Only Fields Updates ?
Not only field updates are supported – you can for example add values to multivalued fields. If you are interested in this functionality I suggest testing it with add command (in addition to the set command presented in the above example). As you can see this new Solr functionality is not only about changing a single field value and lets you do a bit more with your indexed documents.
Things Worth Remembering
Lets get back to the index structure.

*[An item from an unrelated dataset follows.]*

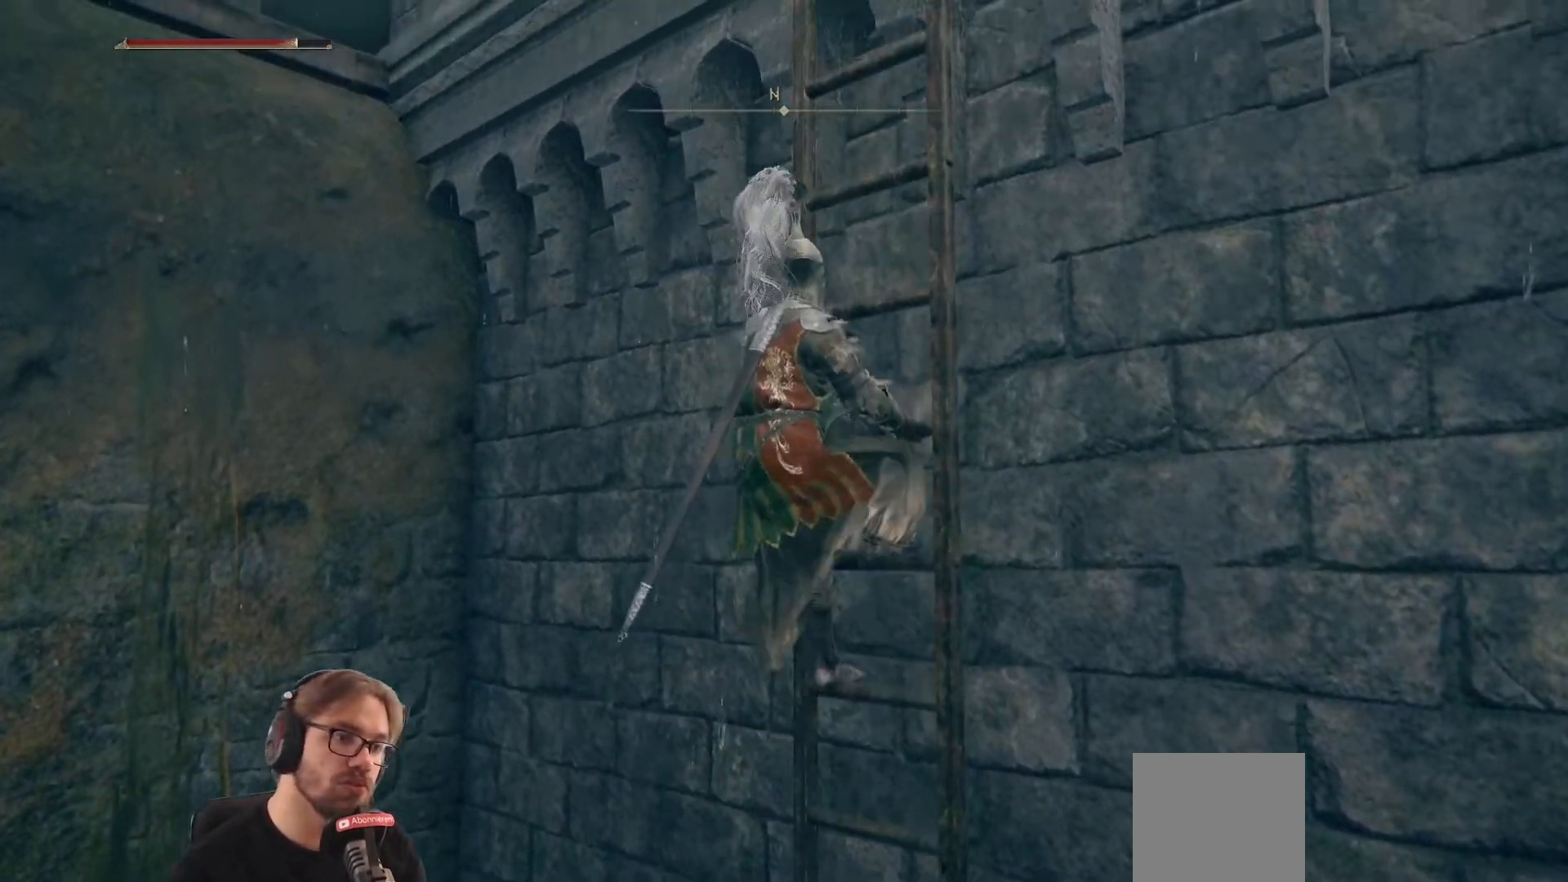
{"buttons": ["B"], "left_stick": "up", "right_stick": "center", "events": []}
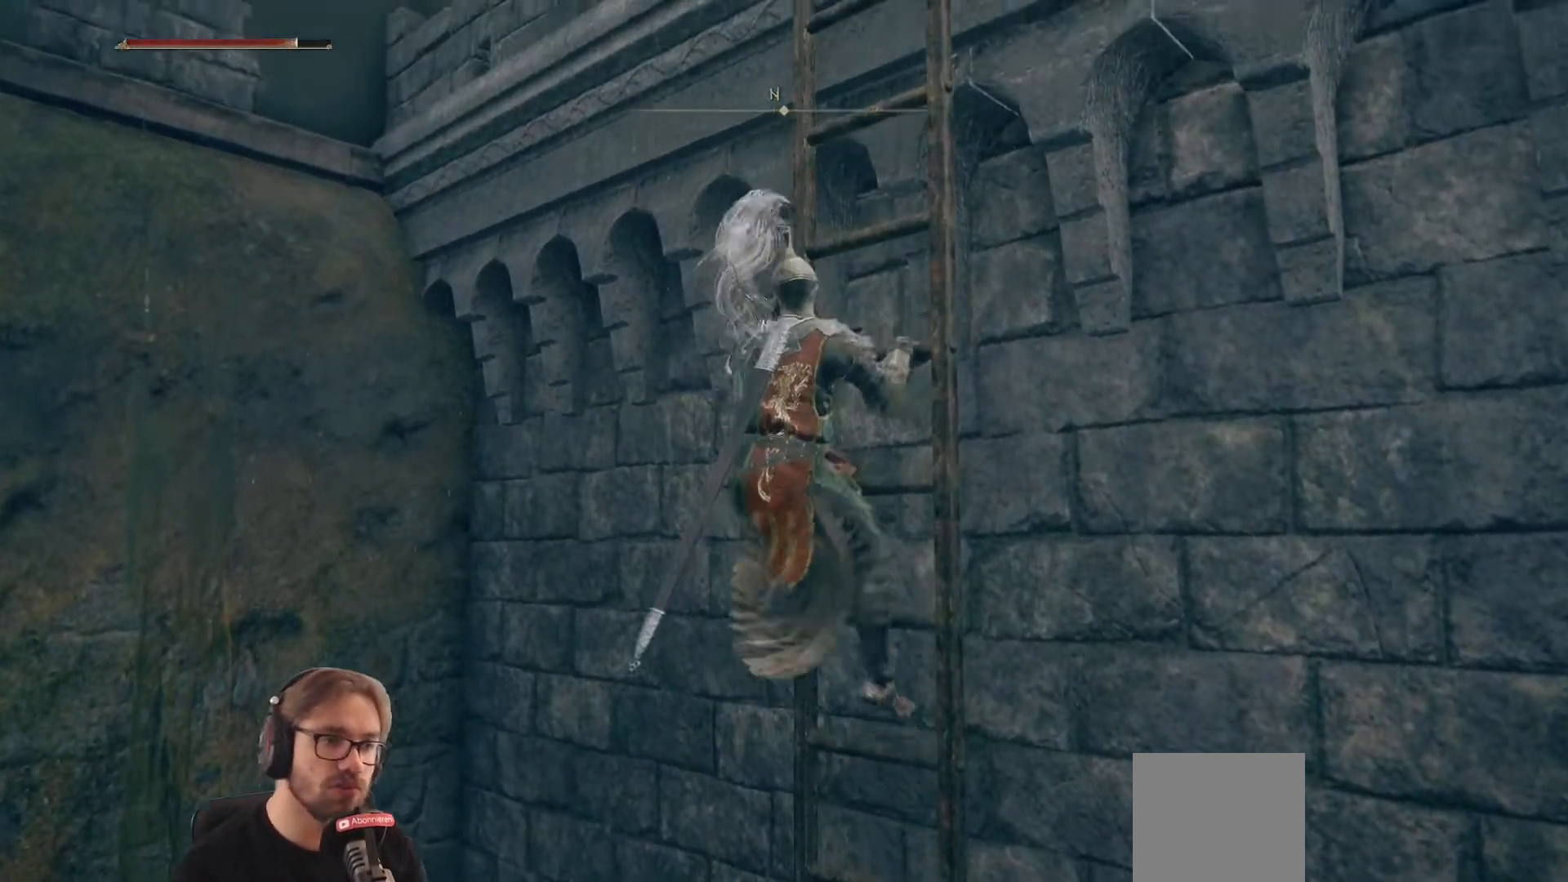
{"buttons": ["B"], "left_stick": "up", "right_stick": "center", "events": []}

As I wrote before, all the fields of our document are marked as stored=”true”. We need that in order to update single fields of those documents. Solr uses stored fields to get data from them and than uses this data to reconstruct the document that will be removed and indexed again. Of course the newly indexed document will have the changes we told Solr we want.
To Sum Up
It’s clear that the partial update in Solr 4.0 doesn’t partially update Lucene index, but instead removes a document from the index and indexes an updated one. Of course all of that is done on Solr side, so we don’t have to worry about a single (or multiple) fields in the index. You need to remember though that this comes with a cost of larger index as you need to store all the fields in order for Solr to be able to use them. We gain simplicity, time and networks usage, but we need sacrifice the index size because of that.